Blood amyloid-β oligomerization associated with neurodegeneration of Alzheimer's disease.

机构信息

Department of Neurology, Chung-Ang University College of Medicine, Seoul, Republic of Korea.

Research and Development, PeopleBio Inc., Gyeonggi-do, Republic of Korea.

出版信息

Alzheimers Res Ther. 2019 May 10;11(1):40. doi: 10.1186/s13195-019-0499-7.

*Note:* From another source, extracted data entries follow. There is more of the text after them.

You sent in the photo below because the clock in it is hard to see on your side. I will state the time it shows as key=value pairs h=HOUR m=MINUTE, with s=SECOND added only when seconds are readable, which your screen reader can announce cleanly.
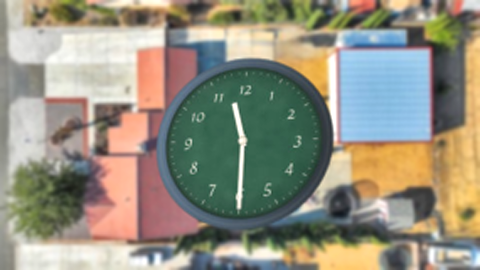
h=11 m=30
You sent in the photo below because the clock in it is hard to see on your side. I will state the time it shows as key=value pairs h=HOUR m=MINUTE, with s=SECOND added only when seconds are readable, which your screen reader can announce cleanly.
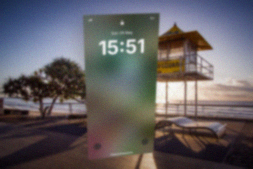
h=15 m=51
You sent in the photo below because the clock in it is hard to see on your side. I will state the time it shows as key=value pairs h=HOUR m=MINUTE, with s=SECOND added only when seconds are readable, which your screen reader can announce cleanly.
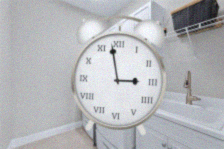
h=2 m=58
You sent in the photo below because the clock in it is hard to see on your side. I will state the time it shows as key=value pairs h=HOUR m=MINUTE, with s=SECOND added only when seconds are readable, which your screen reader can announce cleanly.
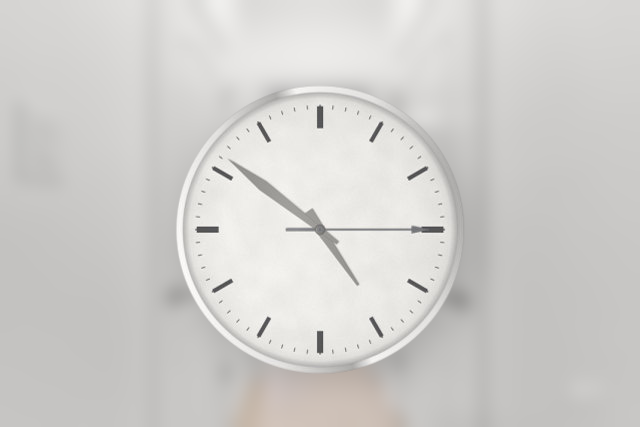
h=4 m=51 s=15
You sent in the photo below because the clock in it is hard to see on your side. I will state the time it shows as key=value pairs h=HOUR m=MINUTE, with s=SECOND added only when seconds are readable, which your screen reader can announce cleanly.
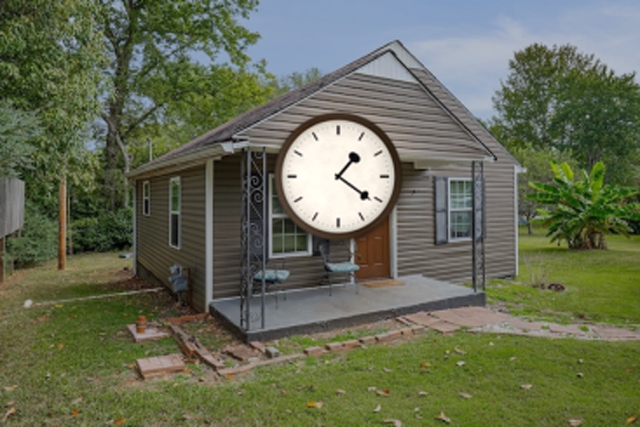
h=1 m=21
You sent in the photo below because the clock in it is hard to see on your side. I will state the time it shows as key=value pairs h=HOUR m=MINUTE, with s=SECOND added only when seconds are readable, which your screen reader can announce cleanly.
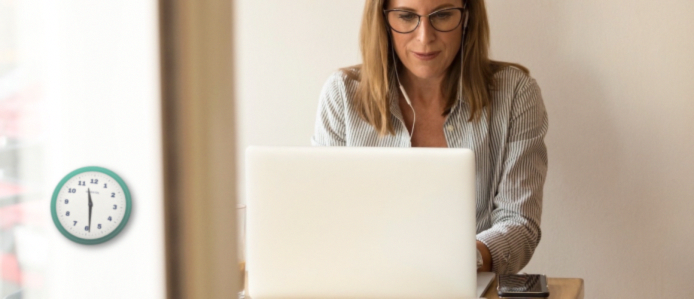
h=11 m=29
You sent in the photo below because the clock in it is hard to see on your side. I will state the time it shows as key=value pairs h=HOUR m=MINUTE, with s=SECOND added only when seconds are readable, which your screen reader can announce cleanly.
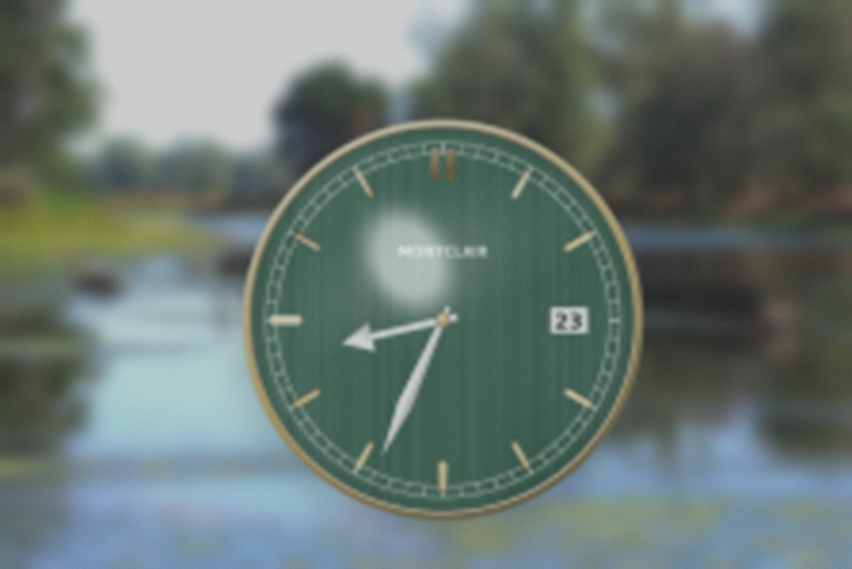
h=8 m=34
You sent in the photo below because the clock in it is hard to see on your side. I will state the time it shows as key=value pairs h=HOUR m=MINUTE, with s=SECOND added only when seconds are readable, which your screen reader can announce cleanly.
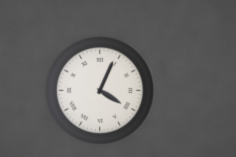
h=4 m=4
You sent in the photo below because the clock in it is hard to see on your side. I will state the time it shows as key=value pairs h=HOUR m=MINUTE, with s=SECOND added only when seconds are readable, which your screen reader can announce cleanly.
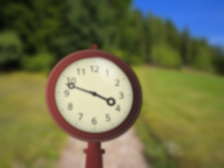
h=3 m=48
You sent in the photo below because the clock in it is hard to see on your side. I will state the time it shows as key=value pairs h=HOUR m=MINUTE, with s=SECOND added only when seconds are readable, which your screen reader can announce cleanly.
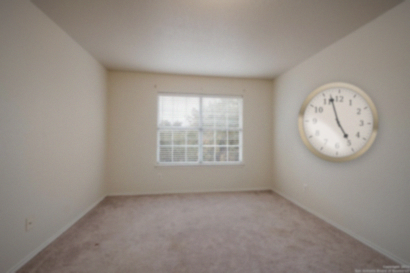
h=4 m=57
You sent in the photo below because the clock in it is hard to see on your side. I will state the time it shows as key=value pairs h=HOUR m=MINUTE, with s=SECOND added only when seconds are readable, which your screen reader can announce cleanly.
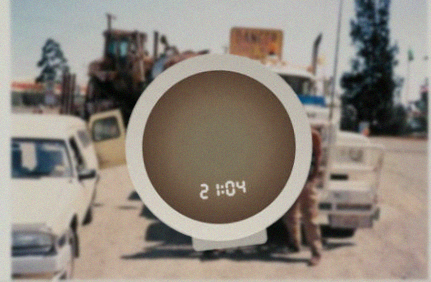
h=21 m=4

DOI:10.1186/s13195-019-0499-7
PMID:31077246
原文链接:https://pmc.ncbi.nlm.nih.gov/articles/PMC6511146/
Abstract

INTRODUCTION

Oligomeric amyloid-ß is a major toxic species associated with Alzheimer's disease pathogenesis. Methods used to measure oligomeric amyloid-β in the blood have increased in number in recent years. The Multimer Detection System-Oligomeric Amyloid-β (MDS-OAβ) is a specific method to measure oligomerization tendencies in the blood. The objective of this study was to determine the association between amyloid-ß oligomerization in the plasma and structural changes of the brain.

METHODS

We studied 162 subjects composed of 92 community-based normal healthy subjects, 17 with subjective cognitive decline, 14 with mild cognitive impairment and 39 with Alzheimer's disease dementia. All subjects underwent MDS-OAβ and three-dimensional T1 magnetic resonance imaging. To determine the structural changes of the brain that are statistically correlated with MDS-OAβ level, we used voxel-based morphometry with corrections for age and total intracranial volume covariates.

RESULTS

We found brain volume reduction in the bilateral temporal, amygdala, parahippocampal and lower parietal lobe and left cingulate and precuneus regions (family-wise error, p < 0.05). Reduction was also found in white matter in proximity to the left temporal and bilateral lower parietal lobes and posterior corpus callosum (family-wise error, p < 0.05). Brain volume increment was not observed in any regions within grey or white matter.

DISCUSSION

Findings suggest that substantial correlation exists between amyloid ß oligomerization in the blood and brain volume reduction in the form of Alzheimer's disease despite of uncertainty in the casual relationship.

摘要

简介

寡聚淀粉样蛋白-β是与阿尔茨海默病发病机制相关的主要毒性物质。近年来,用于测量血液中寡聚淀粉样蛋白-β的方法数量有所增加。多聚体检测系统-寡聚淀粉样蛋白-β(MDS-OAβ)是一种测量血液中寡聚化倾向的特异性方法。本研究的目的是确定血浆中淀粉样蛋白-β的寡聚化与大脑结构变化之间的关系。

方法

我们研究了 162 名受试者,其中包括 92 名社区正常健康受试者、17 名主观认知减退患者、14 名轻度认知障碍患者和 39 名阿尔茨海默病痴呆患者。所有受试者均接受 MDS-OAβ 和三维 T1 磁共振成像检查。为了确定与 MDS-OAβ 水平具有统计学相关性的大脑结构变化,我们使用了基于体素的形态测量学方法,并对年龄和总颅内体积协变量进行了校正。

结果

我们发现双侧颞叶、杏仁核、海马旁回和下顶叶以及左扣带回和楔前叶区域的脑容量减少(全脑错误校正,p<0.05)。还发现左侧颞叶和双侧下顶叶以及后胼胝体附近的白质减少(全脑错误校正,p<0.05)。在灰质或白质的任何区域都没有观察到脑容量增加。

讨论

研究结果表明,尽管因果关系不确定,但血液中淀粉样蛋白-β的寡聚化与大脑体积减少(以阿尔茨海默病的形式)之间存在显著相关性。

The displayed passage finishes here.